- _INSTRUCTIONS TO FOLLOW_: Reproduce every line of the material below without changing anything.

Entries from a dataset
- - - - - - -

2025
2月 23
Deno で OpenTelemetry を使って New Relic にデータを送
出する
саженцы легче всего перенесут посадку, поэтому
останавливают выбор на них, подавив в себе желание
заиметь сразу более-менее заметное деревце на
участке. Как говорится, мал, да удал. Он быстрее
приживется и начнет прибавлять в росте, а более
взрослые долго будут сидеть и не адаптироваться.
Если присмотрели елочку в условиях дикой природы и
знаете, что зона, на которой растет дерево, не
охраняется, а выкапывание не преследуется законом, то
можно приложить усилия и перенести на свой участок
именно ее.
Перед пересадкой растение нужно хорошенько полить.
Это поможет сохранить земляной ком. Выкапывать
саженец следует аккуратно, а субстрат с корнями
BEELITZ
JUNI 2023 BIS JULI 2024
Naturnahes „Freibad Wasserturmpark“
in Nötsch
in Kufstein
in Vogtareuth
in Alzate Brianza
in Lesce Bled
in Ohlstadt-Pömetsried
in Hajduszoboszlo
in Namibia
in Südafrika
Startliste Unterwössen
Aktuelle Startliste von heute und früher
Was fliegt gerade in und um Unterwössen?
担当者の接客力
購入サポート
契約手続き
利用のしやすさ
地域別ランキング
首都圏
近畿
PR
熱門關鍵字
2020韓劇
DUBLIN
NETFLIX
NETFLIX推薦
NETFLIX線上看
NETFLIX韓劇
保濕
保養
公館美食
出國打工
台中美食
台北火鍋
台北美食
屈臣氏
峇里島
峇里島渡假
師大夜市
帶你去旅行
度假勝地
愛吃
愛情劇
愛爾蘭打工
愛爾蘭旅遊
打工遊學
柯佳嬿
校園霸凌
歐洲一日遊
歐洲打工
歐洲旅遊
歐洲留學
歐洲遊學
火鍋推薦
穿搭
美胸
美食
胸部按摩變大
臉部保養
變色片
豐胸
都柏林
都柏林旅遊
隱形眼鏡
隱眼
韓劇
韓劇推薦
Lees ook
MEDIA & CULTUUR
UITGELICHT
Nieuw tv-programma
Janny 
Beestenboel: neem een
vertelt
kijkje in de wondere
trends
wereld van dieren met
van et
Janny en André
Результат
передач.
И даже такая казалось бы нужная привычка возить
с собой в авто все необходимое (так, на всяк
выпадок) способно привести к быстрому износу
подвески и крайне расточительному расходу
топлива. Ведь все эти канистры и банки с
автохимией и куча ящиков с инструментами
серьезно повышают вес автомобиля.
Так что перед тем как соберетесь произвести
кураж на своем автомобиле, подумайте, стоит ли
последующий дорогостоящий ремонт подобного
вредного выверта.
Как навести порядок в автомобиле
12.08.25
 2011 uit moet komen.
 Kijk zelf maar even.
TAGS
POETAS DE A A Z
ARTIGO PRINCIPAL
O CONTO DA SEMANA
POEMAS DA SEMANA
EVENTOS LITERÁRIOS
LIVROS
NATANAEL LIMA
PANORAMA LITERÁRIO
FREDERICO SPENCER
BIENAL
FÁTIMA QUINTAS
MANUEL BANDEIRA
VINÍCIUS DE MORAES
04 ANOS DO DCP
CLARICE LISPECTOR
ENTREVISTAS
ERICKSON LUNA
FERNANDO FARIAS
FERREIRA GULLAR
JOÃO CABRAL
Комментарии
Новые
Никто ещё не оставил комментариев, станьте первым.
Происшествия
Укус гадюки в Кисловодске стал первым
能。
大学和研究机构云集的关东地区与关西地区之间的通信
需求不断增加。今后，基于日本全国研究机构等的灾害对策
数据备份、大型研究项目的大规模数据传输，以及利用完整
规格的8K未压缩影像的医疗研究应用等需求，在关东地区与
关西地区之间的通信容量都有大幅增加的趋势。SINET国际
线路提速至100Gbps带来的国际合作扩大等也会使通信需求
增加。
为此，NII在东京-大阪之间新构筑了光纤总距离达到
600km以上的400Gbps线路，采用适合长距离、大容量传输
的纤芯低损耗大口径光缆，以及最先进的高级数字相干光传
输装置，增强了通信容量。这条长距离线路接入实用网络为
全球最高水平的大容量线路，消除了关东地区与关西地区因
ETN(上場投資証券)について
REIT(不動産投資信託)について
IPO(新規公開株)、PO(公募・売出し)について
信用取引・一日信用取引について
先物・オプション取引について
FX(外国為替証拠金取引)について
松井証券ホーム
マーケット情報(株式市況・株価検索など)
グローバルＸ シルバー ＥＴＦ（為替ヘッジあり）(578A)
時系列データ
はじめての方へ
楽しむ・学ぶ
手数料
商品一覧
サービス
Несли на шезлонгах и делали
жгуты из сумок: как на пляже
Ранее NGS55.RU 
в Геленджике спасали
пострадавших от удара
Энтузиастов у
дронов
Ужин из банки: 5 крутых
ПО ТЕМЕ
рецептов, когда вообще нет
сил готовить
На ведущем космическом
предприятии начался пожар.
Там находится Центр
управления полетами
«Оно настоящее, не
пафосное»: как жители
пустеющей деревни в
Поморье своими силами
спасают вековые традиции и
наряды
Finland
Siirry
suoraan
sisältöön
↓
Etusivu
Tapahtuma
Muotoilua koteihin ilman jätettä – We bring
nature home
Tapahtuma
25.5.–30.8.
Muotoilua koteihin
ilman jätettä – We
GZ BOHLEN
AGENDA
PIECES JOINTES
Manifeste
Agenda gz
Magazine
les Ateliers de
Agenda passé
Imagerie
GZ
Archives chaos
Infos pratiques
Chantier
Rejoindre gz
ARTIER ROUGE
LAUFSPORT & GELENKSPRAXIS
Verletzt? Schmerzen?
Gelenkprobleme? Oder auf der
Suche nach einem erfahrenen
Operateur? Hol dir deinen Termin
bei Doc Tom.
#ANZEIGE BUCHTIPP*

- - - - - - -

- _WRITTEN ANSWER_:
2025
2月 23
Deno で OpenTelemetry を使って New Relic にデータを送
出する
саженцы легче всего перенесут посадку, поэтому
останавливают выбор на них, подавив в себе желание
заиметь сразу более-менее заметное деревце на
участке. Как говорится, мал, да удал. Он быстрее
приживется и начнет прибавлять в росте, а более
взрослые долго будут сидеть и не адаптироваться.
Если присмотрели елочку в условиях дикой природы и
знаете, что зона, на которой растет дерево, не
охраняется, а выкапывание не преследуется законом, то
можно приложить усилия и перенести на свой участок
именно ее.
Перед пересадкой растение нужно хорошенько полить.
Это поможет сохранить земляной ком. Выкапывать
саженец следует аккуратно, а субстрат с корнями
BEELITZ
JUNI 2023 BIS JULI 2024
Naturnahes „Freibad Wasserturmpark“
in Nötsch
in Kufstein
in Vogtareuth
in Alzate Brianza
in Lesce Bled
in Ohlstadt-Pömetsried
in Hajduszoboszlo
in Namibia
in Südafrika
Startliste Unterwössen
Aktuelle Startliste von heute und früher
Was fliegt gerade in und um Unterwössen?
担当者の接客力
購入サポート
契約手続き
利用のしやすさ
地域別ランキング
首都圏
近畿
PR
熱門關鍵字
2020韓劇
DUBLIN
NETFLIX
NETFLIX推薦
NETFLIX線上看
NETFLIX韓劇
保濕
保養
公館美食
出國打工
台中美食
台北火鍋
台北美食
屈臣氏
峇里島
峇里島渡假
師大夜市
帶你去旅行
度假勝地
愛吃
愛情劇
愛爾蘭打工
愛爾蘭旅遊
打工遊學
柯佳嬿
校園霸凌
歐洲一日遊
歐洲打工
歐洲旅遊
歐洲留學
歐洲遊學
火鍋推薦
穿搭
美胸
美食
胸部按摩變大
臉部保養
變色片
豐胸
都柏林
都柏林旅遊
隱形眼鏡
隱眼
韓劇
韓劇推薦
Lees ook
MEDIA & CULTUUR
UITGELICHT
Nieuw tv-programma
Janny 
Beestenboel: neem een
vertelt
kijkje in de wondere
trends
wereld van dieren met
van et
Janny en André
Результат
передач.
И даже такая казалось бы нужная привычка возить
с собой в авто все необходимое (так, на всяк
выпадок) способно привести к быстрому износу
подвески и крайне расточительному расходу
топлива. Ведь все эти канистры и банки с
автохимией и куча ящиков с инструментами
серьезно повышают вес автомобиля.
Так что перед тем как соберетесь произвести
кураж на своем автомобиле, подумайте, стоит ли
последующий дорогостоящий ремонт подобного
вредного выверта.
Как навести порядок в автомобиле
12.08.25
 2011 uit moet komen.
 Kijk zelf maar even.
TAGS
POETAS DE A A Z
ARTIGO PRINCIPAL
O CONTO DA SEMANA
POEMAS DA SEMANA
EVENTOS LITERÁRIOS
LIVROS
NATANAEL LIMA
PANORAMA LITERÁRIO
FREDERICO SPENCER
BIENAL
FÁTIMA QUINTAS
MANUEL BANDEIRA
VINÍCIUS DE MORAES
04 ANOS DO DCP
CLARICE LISPECTOR
ENTREVISTAS
ERICKSON LUNA
FERNANDO FARIAS
FERREIRA GULLAR
JOÃO CABRAL
Комментарии
Новые
Никто ещё не оставил комментариев, станьте первым.
Происшествия
Укус гадюки в Кисловодске стал первым
能。
大学和研究机构云集的关东地区与关西地区之间的通信
需求不断增加。今后，基于日本全国研究机构等的灾害对策
数据备份、大型研究项目的大规模数据传输，以及利用完整
规格的8K未压缩影像的医疗研究应用等需求，在关东地区与
关西地区之间的通信容量都有大幅增加的趋势。SINET国际
线路提速至100Gbps带来的国际合作扩大等也会使通信需求
增加。
为此，NII在东京-大阪之间新构筑了光纤总距离达到
600km以上的400Gbps线路，采用适合长距离、大容量传输
的纤芯低损耗大口径光缆，以及最先进的高级数字相干光传
输装置，增强了通信容量。这条长距离线路接入实用网络为
全球最高水平的大容量线路，消除了关东地区与关西地区因
ETN(上場投資証券)について
REIT(不動産投資信託)について
IPO(新規公開株)、PO(公募・売出し)について
信用取引・一日信用取引について
先物・オプション取引について
FX(外国為替証拠金取引)について
松井証券ホーム
マーケット情報(株式市況・株価検索など)
グローバルＸ シルバー ＥＴＦ（為替ヘッジあり）(578A)
時系列データ
はじめての方へ
楽しむ・学ぶ
手数料
商品一覧
サービス
Несли на шезлонгах и делали
жгуты из сумок: как на пляже
Ранее NGS55.RU 
в Геленджике спасали
пострадавших от удара
Энтузиастов у
дронов
Ужин из банки: 5 крутых
ПО ТЕМЕ
рецептов, когда вообще нет
сил готовить
На ведущем космическом
предприятии начался пожар.
Там находится Центр
управления полетами
«Оно настоящее, не
пафосное»: как жители
пустеющей деревни в
Поморье своими силами
спасают вековые традиции и
наряды
Finland
Siirry
suoraan
sisältöön
↓
Etusivu
Tapahtuma
Muotoilua koteihin ilman jätettä – We bring
nature home
Tapahtuma
25.5.–30.8.
Muotoilua koteihin
ilman jätettä – We
GZ BOHLEN
AGENDA
PIECES JOINTES
Manifeste
Agenda gz
Magazine
les Ateliers de
Agenda passé
Imagerie
GZ
Archives chaos
Infos pratiques
Chantier
Rejoindre gz
ARTIER ROUGE
LAUFSPORT & GELENKSPRAXIS
Verletzt? Schmerzen?
Gelenkprobleme? Oder auf der
Suche nach einem erfahrenen
Operateur? Hol dir deinen Termin
bei Doc Tom.
#ANZEIGE BUCHTIPP*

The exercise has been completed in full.